Jedenfalls sagt uns schon, da die Frauen*namen verständlich sind und auch die Stadt einen „Klarnamen“ hat, dass diese Männer*namen zwar meistens schön klingen, aber wohl die meisten Leute keine Ahnung haben, was sie eigentlich bedeuten. So wie hierzulande einige Leute zwar wissen, oder zumindest zu wissen glauben, was ihr Name bedeutet, aber bei anderen Leuten nicht ganz sicher sein können. (Hand hoch, wer weiß, was „Kevin“ eigentlich heißt? Abseits der blöden Witze?) Im übrigen waren meine Eltern sich auch nicht im Klaren, nach wessen Vorbild sie mich bürgerlich benamsten.

Meine Schlussfolgerung: Diese wohlklingenden Männer*namen heißen nichts mehr. Ihre Bedeutung ist im Dunkel der Geschichte verschwunden.

Die Frauen*namen hingegen sind konkret, unterstreichen aber, dass Frauen* als Besitz wahrgenommen werden, und können bei Gelegenheit durchaus beleidigend sein. Außerdem ist in dieser Gesellschaft offensichtlich von immenser Wichtigkeit, ob die Betreffende verheiratet oder anderweitig von einem Mann als Eigentum gesehen wird, der nicht ihr Vater ist.

Damit spielt Hambley nicht nur auf die bestehende Gesellschaftstruktur an, sondern spiegelt auch ihre Plotidee wieder: In dieser Welt, wo seit Jahrhunderten nur die Männer zaubern konnten, sind diese plötzlich machtlos, und dafür können plötzlich die Frauen zaubern. (Ohne Sternchen ist Absicht, trans*-Personen scheinen in dieser Welt so selten, dass sie nicht im Buch escheinen …)

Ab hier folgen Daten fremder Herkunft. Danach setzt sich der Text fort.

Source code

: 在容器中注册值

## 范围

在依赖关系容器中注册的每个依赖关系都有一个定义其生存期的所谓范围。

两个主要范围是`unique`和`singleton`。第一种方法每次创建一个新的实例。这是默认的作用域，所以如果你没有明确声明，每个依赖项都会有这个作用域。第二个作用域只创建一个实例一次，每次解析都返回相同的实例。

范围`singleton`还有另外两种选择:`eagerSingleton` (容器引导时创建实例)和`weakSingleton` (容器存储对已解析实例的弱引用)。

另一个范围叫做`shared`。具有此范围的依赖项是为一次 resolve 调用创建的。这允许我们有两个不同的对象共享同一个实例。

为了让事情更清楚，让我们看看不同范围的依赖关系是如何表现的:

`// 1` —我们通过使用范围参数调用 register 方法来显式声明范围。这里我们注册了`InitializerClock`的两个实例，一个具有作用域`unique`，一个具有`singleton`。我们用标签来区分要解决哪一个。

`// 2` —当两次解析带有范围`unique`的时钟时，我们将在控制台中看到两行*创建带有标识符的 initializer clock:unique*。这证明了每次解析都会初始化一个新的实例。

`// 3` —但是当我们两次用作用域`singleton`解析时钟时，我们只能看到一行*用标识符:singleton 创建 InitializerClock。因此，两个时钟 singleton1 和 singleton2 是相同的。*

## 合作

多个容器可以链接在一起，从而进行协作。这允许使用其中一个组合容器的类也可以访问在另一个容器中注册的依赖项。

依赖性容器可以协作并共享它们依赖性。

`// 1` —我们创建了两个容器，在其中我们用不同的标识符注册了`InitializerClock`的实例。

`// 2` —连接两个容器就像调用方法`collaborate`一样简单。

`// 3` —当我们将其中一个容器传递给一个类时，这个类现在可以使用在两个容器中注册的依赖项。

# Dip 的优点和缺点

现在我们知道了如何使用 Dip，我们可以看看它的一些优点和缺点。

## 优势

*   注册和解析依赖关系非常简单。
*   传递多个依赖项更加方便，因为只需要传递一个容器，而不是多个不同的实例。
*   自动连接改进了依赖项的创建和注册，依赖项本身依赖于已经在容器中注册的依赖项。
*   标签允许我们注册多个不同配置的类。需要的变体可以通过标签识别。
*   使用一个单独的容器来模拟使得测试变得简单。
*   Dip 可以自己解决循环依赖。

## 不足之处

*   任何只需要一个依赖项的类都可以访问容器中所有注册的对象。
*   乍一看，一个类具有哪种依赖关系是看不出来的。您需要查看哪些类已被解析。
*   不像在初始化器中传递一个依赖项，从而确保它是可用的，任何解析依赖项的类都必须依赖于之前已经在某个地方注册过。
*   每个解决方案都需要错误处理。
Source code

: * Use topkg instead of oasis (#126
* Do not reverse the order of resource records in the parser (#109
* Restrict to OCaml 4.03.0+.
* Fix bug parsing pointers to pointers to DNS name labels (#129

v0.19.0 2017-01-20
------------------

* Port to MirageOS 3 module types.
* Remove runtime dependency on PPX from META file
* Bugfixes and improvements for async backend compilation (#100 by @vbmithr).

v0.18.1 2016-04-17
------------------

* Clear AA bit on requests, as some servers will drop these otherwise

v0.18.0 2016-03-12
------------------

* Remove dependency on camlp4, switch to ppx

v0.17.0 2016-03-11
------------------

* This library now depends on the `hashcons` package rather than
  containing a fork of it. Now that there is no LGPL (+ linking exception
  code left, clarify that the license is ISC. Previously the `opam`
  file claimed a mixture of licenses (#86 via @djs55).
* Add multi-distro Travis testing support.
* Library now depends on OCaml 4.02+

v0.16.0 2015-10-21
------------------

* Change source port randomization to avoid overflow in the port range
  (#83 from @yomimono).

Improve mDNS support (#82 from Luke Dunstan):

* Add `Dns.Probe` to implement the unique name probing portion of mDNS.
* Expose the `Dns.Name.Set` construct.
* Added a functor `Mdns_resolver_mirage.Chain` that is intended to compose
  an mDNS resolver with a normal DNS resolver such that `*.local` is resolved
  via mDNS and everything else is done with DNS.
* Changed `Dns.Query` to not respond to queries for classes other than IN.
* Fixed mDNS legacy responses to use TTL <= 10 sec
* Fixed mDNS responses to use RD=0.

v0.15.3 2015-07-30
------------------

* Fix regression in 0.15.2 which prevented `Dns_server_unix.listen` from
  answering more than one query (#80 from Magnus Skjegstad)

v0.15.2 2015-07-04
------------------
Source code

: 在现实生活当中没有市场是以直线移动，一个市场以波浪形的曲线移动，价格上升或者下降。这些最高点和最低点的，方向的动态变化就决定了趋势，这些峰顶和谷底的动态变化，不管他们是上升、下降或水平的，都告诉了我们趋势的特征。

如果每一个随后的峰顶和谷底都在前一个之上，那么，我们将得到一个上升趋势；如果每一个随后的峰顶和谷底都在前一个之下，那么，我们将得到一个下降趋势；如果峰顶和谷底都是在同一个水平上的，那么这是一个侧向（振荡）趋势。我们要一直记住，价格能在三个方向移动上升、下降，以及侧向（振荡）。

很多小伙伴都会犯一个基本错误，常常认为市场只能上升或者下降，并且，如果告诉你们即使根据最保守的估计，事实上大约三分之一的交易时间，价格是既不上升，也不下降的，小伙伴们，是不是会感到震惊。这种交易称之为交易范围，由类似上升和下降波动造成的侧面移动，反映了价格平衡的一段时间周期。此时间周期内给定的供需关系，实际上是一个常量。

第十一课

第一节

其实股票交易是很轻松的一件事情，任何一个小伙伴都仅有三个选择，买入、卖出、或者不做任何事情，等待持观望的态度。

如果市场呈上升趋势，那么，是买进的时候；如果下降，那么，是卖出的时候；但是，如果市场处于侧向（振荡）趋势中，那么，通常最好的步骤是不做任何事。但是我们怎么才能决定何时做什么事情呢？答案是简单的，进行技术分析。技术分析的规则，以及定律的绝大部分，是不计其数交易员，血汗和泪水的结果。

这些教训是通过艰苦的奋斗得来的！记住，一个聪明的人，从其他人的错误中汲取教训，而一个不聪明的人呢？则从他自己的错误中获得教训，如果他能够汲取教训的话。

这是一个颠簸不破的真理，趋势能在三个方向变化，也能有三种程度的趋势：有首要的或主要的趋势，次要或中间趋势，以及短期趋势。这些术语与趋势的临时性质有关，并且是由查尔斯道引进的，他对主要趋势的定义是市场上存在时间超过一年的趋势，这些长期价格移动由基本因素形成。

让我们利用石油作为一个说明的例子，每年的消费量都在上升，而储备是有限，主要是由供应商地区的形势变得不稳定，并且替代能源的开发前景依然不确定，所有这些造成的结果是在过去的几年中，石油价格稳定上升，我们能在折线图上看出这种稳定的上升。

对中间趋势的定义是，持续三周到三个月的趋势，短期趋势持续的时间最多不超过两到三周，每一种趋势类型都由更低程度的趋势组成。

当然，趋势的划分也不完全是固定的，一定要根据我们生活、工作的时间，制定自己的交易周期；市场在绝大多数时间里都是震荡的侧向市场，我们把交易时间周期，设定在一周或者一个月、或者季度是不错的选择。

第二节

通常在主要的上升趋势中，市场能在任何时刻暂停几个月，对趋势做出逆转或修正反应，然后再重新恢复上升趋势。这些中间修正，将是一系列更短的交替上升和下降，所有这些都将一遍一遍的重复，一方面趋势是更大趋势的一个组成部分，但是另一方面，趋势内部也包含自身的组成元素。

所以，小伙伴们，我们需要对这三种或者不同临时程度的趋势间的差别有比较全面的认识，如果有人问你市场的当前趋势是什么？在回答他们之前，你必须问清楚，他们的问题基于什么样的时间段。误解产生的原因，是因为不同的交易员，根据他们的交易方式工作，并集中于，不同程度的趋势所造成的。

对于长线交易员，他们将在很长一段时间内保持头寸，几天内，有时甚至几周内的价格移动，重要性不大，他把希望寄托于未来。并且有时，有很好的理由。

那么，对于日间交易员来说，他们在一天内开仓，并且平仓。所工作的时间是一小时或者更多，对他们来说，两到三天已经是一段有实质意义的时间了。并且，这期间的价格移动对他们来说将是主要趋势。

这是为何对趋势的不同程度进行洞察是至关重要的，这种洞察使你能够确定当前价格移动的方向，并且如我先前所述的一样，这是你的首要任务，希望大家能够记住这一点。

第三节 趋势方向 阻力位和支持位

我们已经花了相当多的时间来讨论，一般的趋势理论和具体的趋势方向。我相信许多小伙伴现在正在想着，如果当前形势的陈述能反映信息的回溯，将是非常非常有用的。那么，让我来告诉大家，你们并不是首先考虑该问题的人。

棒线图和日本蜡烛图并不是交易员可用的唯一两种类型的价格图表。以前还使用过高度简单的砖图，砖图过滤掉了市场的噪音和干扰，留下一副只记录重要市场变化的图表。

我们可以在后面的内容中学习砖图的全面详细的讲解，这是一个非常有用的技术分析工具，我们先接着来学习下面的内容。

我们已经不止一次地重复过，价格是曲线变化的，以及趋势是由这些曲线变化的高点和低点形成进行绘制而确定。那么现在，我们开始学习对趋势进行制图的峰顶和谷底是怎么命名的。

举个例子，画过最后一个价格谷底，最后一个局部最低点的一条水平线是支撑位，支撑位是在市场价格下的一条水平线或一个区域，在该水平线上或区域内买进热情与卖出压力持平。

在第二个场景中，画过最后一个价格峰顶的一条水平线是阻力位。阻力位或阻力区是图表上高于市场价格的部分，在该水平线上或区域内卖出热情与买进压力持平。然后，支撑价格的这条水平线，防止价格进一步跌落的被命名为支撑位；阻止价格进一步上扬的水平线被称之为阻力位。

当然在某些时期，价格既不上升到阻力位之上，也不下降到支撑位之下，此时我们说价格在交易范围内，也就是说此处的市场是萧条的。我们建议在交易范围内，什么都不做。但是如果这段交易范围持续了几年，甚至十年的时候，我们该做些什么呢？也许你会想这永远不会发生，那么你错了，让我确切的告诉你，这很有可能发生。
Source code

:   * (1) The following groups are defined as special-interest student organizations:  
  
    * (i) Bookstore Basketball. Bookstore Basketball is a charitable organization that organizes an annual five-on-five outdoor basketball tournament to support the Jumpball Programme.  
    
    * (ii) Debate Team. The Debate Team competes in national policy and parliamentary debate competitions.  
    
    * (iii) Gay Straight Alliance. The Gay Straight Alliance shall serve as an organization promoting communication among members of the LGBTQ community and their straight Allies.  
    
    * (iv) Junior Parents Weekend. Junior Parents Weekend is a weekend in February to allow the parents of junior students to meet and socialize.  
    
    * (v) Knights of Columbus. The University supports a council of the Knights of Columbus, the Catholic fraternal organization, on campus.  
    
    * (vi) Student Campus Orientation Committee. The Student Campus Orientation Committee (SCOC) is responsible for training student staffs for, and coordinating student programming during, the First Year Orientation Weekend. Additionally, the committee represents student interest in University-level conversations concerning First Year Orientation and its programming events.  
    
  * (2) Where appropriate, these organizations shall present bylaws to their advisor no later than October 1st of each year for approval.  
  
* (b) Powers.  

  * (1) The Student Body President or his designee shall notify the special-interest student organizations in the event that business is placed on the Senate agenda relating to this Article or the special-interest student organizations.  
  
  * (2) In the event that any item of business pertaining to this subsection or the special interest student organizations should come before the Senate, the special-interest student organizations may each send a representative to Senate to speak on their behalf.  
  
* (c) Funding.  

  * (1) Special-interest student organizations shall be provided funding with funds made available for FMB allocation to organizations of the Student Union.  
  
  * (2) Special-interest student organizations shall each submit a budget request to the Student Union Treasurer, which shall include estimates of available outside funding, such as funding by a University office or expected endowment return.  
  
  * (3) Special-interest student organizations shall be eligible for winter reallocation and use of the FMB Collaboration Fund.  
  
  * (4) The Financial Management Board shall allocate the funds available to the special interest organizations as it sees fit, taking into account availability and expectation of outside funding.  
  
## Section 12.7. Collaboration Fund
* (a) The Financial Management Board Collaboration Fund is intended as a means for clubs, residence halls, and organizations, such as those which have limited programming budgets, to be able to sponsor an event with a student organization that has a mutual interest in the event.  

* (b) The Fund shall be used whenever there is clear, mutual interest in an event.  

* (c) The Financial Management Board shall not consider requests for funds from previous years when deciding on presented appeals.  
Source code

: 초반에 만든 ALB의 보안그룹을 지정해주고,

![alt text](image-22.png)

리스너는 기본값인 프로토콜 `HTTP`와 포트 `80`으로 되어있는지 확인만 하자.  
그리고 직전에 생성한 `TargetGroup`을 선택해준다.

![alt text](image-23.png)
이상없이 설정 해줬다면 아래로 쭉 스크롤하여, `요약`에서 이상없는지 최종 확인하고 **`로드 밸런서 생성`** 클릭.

In anderen Worten: Auf einmal verlieren diese ganzen aufgeblasenen Typen ihren Grund, sich so aufzublasen, und drohen in jener Bedeutugslosigkeit zu versacken, die ihre seit Jahrhunderten überlieferten, bedeutungslosen Namen schon andeuten. Während die konkret Benamsten für das Überleben der Menschen an den Seen extrem wichtig sind.

Insofern finde ich es einen Bruch, und damit schade, dass die Protagonistin sich einen „Männernamen“ gegeben hat, weil sie nicht als Eigentum wahrgenommen werden mag. Unter Umständen haben hier neben dem Wunsch, eine starke/unabhängige Heldin zu zeichnen, ökonomische Gesichtspunkte eine Rolle gepielt. „Raeshaldis“ klingt eben doch mehr nach Fantasy-Held*in als, beispielsweise, Katzenmädchen.